Once you’ve had your unforgettable caffè leccese and pasticciotto, you find yourself in the heart of Nardò, in Piazza Antonio Salandra. During the day, the place can seem quite desolate and empty. There’s a handful of people sitting around the square drinking a coffee and taking in the splendid architecture, but otherwise, it’s empty. I recommend you revisit the piazza at night when it’s more lively.

After dinner, the piazza was our favorite place to sit around at night. We would grab a seat next to some locals on la panchina, the bench, and observe the people around us. It was an extremely lively crowd, especially for being a weekday. There were active kids jumping up and down, playing soccer, or tag, teenagers glued to their phones in the corners, young 20 year olds enjoying pizza and drinks by the two hip bars at the end of the square, and adults chatting among one another bumping into their local friends by the bars. There was a lot of energy and activity at night, there was life. The difference was literally day and night!

The word Nardò originates from Ancient Greece…

The name derives from the Illyrian word nar, meaning ‘water’. Legend has it that a bull struck the ground with its hoof and uncovered water beneath the dry land. When the settlers realized there was an untapped spring, they decided to settle here. There is even a fountain called Fontana del Toto, Fountain of the Bull, located just off the square that recounts this mythical Greek fable. Today, the bull is the symbol of Nardò.

Walk Around Historic Center

Nardò was founded about 3,000 years ago and has seen it all: Messapians, Grecians, Arabs, Turks, Normans, Spaniards, French, Venitians. It’s different colonizers have turned it into a diverse mix of cultures. This diversity overcomes the five senses.
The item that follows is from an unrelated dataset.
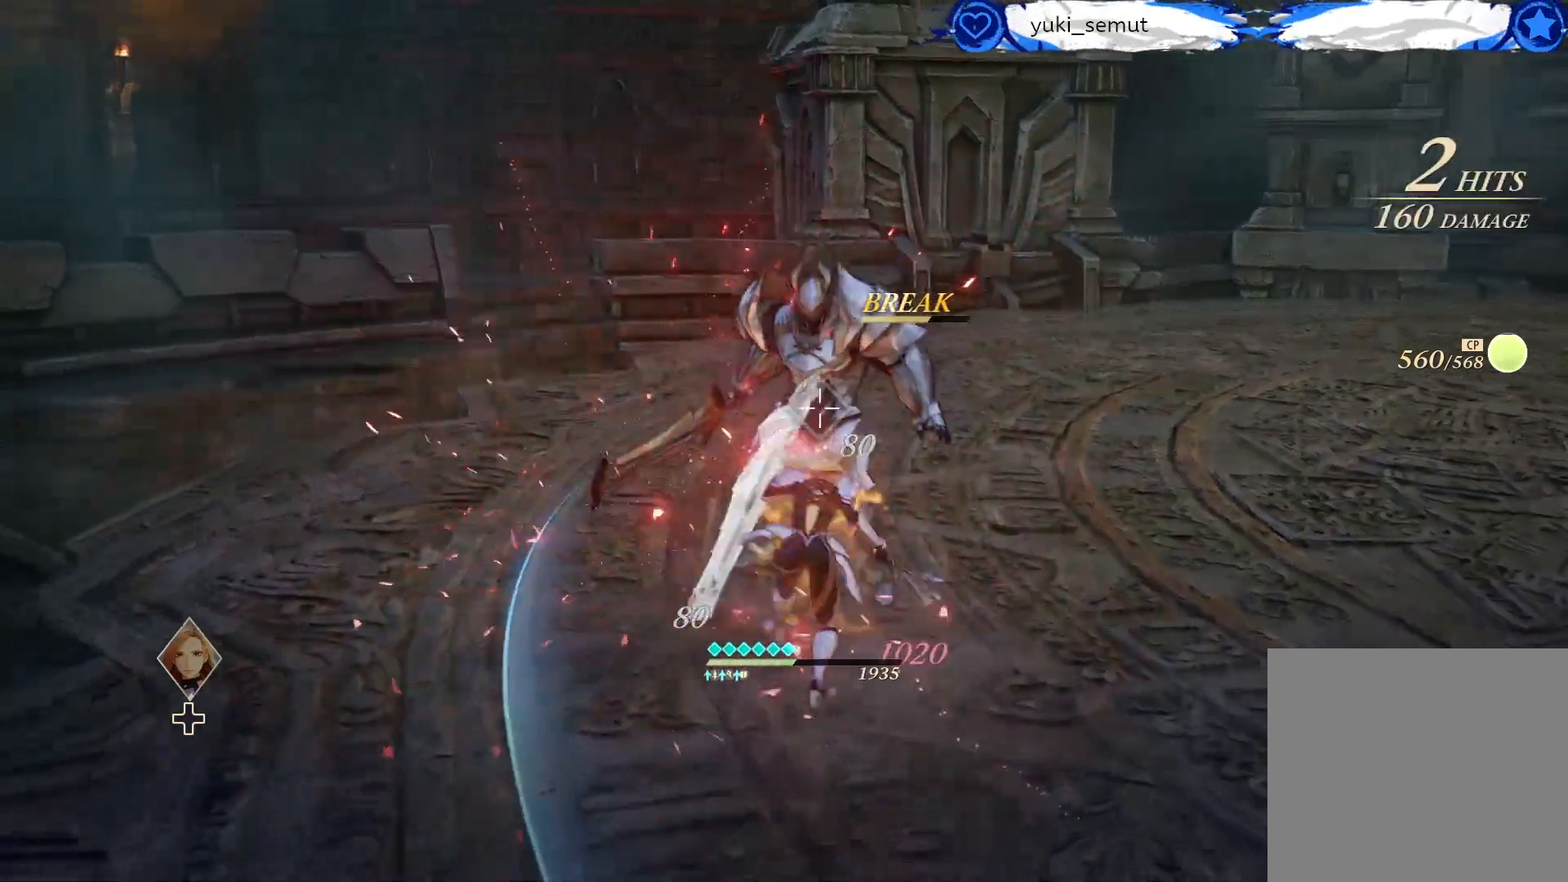
{"buttons": ["A"], "left_stick": "center", "right_stick": "center", "events": [[83, "R1", "up"], [150, "R1", "down"], [283, "R1", "up"], [350, "A", "down"]]}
It can be seen in the architecture, savored in the food, heard in the dialect and the music, felt in dance, and smelled when navigating around the area–from the fresh olive groves to the smell of sweet prickly pears in bloom and salty sea water.

Do you hear something that’s not Italian?

It is said that the Griko language, or Doric Greek which is an ancient greek dialect, is still spoken in Nardò. To be honest, while I was there I didn’t overhear anyone speak Griko (and I’m Italian so I know when I hear Italian). But while you’re walking around keep your ears open.

If you’re visiting Nardò in the morning or late afternoon, stores should be open so you should be able to visit a few gems here and there. Don’t come between 12 and 5PM or you’ll find everything closed. Everyone’s at the beach during the day because of the heat, even store owners. While you walk around, admire the baroque architecture of the town. You’ll notice that Nardò has maintained an unspoiled nature to it’s town, unlike other more popular tourist destinations like Polignano a Mare. Nardò is one of those lesser known towns that people overlook. But what you miss when you choose not to venture into this modest village is a diverse, genuine people and way of life that cannot be found in more touristy areas.

Castello Acquaviva and the Public Botanical Gardens

As I walked around the perimeter of Nardò I looked up and saw a towering structure piercing the sky. I followed it until it led me to castello Acquaviva, or castle Acquaviva, and the public botanical gardens. The castle was built by one of the seven dynasties of the Kingdom of Naples, Acquaviva, in 1497. He owned Nardò until 1806, when feudalism was abolished. Today, the castle houses municipal offices. The neighboring botanical garden was part of the Acquaviva’s family past time. Now, it’s one of the most well-preserved botanical gardens in Salento and houses numerous rare plants.

Where to Eat: Crêperie by Sheila

At night, you can’t miss Crêperie by Sheila. It’s a bright red London double decker bus located at the entrance of the historical district. It’s a super hip and vibrant place to grab a sweet or salty crêpe at the top of the double decker bus, which offers seating for up to 26 people. Does it feel out of place for Nardò? Yes. Are crêpes Italian? No. But this innovative concept speaks to Nardò’s diverse mentality that I alluded to before. That’s what makes Nardò so special among its counterparts and neighboring Italian towns.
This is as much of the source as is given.